Oropharnygeal and Laryngeal Disorders Flashcards
Where do branchiogenic cysts open into?
tonsillar fossa
Patient presents with a midline mass on their neck. You ask them to swallow and observe that it moves. What will this require?
This is a thyroglossal duct cyst and will require removal. You will want to do a U/S to confirm, and ID the tract. They commonly present before age 20.
What is the occlusion of a minor salivary gland?
mucoele. they can present anywhere along the mucosa. Drainage and excision is needed.
patient presents with a mass on the floor of their mouth. an U/S reveals that it plunges deep into the neck. what is it most likely?
ranula, surgival removal is needed.
Patient presents to clinic with difficulty swallowing and painful swallowing. When you try to examine their mouth, they have difficulty opening their jaw. Eventually, you can see a deviated uvula. There is unilateral swelling. If you order a CBC, what will you see?
This is peritonsillar abscess. WBC, they usually have a fever. usually preceded by step A tonsillitis infection.
Patient presents to clinic with difficulty swallowing and painful swallowing. When you try to examine their mouth, they have difficulty opening their jaw. Eventually, you can see a deviated uvula. There is unilateral swelling. What should your treatment be?
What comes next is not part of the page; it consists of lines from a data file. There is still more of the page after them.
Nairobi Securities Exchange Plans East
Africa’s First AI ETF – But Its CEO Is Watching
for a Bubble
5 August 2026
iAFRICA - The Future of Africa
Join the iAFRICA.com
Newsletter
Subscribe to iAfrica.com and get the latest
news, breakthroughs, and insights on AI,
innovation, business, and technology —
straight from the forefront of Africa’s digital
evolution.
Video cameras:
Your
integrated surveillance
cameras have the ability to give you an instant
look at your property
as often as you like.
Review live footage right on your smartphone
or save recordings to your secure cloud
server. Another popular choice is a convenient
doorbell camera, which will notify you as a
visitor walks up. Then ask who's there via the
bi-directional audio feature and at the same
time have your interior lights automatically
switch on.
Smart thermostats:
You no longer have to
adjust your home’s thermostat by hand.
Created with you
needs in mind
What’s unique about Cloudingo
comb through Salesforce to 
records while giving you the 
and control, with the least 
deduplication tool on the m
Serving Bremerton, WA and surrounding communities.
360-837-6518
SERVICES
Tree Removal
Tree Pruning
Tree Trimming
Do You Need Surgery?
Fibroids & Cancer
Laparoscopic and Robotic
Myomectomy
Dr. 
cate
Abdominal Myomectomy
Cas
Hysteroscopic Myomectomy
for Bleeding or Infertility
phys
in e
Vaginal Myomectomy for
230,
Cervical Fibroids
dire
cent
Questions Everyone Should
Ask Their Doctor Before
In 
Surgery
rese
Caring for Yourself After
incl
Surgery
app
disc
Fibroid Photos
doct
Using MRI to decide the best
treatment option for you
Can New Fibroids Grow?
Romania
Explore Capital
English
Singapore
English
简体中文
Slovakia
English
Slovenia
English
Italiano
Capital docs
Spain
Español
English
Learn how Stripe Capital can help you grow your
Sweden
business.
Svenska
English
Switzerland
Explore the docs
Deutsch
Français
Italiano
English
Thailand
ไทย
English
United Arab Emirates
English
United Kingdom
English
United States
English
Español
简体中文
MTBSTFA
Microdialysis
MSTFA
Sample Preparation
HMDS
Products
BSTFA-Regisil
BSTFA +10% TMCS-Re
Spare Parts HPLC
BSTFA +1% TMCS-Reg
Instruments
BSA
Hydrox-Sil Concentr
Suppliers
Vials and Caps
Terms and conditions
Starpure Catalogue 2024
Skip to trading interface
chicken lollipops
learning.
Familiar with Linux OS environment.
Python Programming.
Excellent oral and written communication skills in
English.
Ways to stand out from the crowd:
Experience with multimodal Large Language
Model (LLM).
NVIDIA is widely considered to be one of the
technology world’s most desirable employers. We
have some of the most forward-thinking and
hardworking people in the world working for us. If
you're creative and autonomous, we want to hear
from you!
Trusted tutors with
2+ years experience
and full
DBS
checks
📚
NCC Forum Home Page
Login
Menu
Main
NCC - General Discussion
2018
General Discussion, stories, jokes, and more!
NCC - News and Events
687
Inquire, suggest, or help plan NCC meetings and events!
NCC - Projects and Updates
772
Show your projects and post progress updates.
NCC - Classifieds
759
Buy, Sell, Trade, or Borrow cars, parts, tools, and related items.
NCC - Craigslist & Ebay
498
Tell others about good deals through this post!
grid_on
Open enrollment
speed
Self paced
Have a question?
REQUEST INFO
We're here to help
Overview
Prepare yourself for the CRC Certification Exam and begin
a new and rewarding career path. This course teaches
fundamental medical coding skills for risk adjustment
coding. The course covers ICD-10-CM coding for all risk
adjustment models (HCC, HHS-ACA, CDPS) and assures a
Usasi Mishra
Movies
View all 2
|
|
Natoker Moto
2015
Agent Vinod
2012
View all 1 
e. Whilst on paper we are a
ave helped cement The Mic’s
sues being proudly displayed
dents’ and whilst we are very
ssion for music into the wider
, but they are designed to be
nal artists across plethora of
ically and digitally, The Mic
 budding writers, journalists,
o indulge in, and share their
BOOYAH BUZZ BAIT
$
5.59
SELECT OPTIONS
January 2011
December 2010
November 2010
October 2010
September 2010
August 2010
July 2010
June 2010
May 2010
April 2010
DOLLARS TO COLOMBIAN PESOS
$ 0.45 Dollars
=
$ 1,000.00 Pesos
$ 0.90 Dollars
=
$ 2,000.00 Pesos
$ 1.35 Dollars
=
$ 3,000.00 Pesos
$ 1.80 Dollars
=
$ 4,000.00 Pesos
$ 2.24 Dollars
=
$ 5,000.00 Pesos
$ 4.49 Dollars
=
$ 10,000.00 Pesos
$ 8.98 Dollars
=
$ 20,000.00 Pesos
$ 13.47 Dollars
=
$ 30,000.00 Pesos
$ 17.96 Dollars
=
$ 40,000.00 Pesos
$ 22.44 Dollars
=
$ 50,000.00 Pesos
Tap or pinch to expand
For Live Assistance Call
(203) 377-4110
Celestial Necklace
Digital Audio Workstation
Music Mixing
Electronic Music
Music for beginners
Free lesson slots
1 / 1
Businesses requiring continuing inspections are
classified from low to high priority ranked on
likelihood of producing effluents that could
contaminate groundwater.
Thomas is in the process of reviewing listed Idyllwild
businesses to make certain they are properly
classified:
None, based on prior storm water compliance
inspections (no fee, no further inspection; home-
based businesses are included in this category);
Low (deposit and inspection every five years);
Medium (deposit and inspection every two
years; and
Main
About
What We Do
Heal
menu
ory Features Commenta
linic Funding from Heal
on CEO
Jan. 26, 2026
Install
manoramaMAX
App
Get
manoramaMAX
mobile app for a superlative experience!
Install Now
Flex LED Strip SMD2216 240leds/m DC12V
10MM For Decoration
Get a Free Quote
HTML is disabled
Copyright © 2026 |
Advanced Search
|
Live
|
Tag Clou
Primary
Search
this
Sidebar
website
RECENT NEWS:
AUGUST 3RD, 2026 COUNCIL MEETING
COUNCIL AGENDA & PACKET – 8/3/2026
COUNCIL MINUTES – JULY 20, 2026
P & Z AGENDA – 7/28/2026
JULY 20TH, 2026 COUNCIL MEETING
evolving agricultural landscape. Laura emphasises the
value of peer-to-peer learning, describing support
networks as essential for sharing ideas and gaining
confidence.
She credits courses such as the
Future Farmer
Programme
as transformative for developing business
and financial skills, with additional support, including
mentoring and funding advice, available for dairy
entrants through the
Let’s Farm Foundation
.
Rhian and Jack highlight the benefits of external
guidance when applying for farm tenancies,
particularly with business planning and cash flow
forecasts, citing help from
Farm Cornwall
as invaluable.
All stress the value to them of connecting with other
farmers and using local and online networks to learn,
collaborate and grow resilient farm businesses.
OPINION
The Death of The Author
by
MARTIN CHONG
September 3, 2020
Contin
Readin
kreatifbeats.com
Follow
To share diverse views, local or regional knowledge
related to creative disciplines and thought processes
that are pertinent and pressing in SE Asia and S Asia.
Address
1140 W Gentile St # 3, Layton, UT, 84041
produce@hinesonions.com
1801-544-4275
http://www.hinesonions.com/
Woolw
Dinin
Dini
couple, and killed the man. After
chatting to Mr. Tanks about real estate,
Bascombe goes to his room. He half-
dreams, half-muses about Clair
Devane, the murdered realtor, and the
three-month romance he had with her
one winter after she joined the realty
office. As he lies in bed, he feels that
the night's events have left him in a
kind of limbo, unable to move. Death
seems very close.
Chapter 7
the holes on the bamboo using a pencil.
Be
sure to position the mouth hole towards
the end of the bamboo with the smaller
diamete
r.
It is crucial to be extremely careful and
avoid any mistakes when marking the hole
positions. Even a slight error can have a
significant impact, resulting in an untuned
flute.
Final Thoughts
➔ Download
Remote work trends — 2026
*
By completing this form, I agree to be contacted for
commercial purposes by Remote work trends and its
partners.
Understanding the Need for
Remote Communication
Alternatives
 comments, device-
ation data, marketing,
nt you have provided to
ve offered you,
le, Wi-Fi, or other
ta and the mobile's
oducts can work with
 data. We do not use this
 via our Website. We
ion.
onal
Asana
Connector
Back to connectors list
MEDICAL EMERGENCY!! REFER. hospitalization antibiotics or aspiration(which should be referred)
What is the main organism involved in mono?
epstein barr virus
How can you confirm mono?
monospot, which may take several days to elevate. Also there will be an elevated AST/ALT (a liver function test)
What are the signs/symptoms of mono?
EGV, males:females, sore throat, fever, and malaise. Atypical lymphs, elevated AST/ALT, monospot.
You look in the mouth and see intranuclear lesions. There are vessicles with an ulcerated rim. What is this?
HSV (usually type I)
Upon examination of a child’s mouth, you see small lesions less than 1 cm that have a erythematous ring, and a yellow/gray base. What is a risk factor for this?
these are aphthous stomatitis. a risk factor is familly history.
Upon examination of a child’s mouth, you see small lesions less than 1 cm that have a erythematous ring, and a yellow/gray base. The patient is worried about pain, how long do you tell them this will last? Will it happen again?
usually lasts around 7-10 days. They usually occur 3-6 times a year (there are both minor and major) You can prescribe corticosteroids to provide some relief. Most common during early adolesence and lasts for several years.
Upon examination of a child’s mouth, you see small lesions less than 1 cm that have a erythematous ring, and a yellow/gray base. What is the predicted pathogeneisis for this?
T cell mediated response.
Upon examination of a child’s mouth, you see small lesions less than 1 cm that have a erythematous ring, and a yellow/gray base. Where do you normally see these?
non-keratinized surfaces.
Upon examination of a child’s mouth, you see small lesions less than 1 cm that have a erythematous ring, and a yellow/gray base. After giving treatment, there is no response. They may have an underlying systemic condition. What might that be?
Behcet’s, celiac disease, nutritional deficiences, erythema multiforme (there will be 100’s that appear in the mouth), and toothpastes.
Patient comes in with mouth discomfort. They have recently been treated for a systemic illness with immunosuppresives. When you see in their mouth, there is white, cottage-cheese like exudates on tongue and back of throat. What is your next step?
See if you can wipe it off with a tongue blade. If it wipes off–> candidas. If not–> think leukoplakia.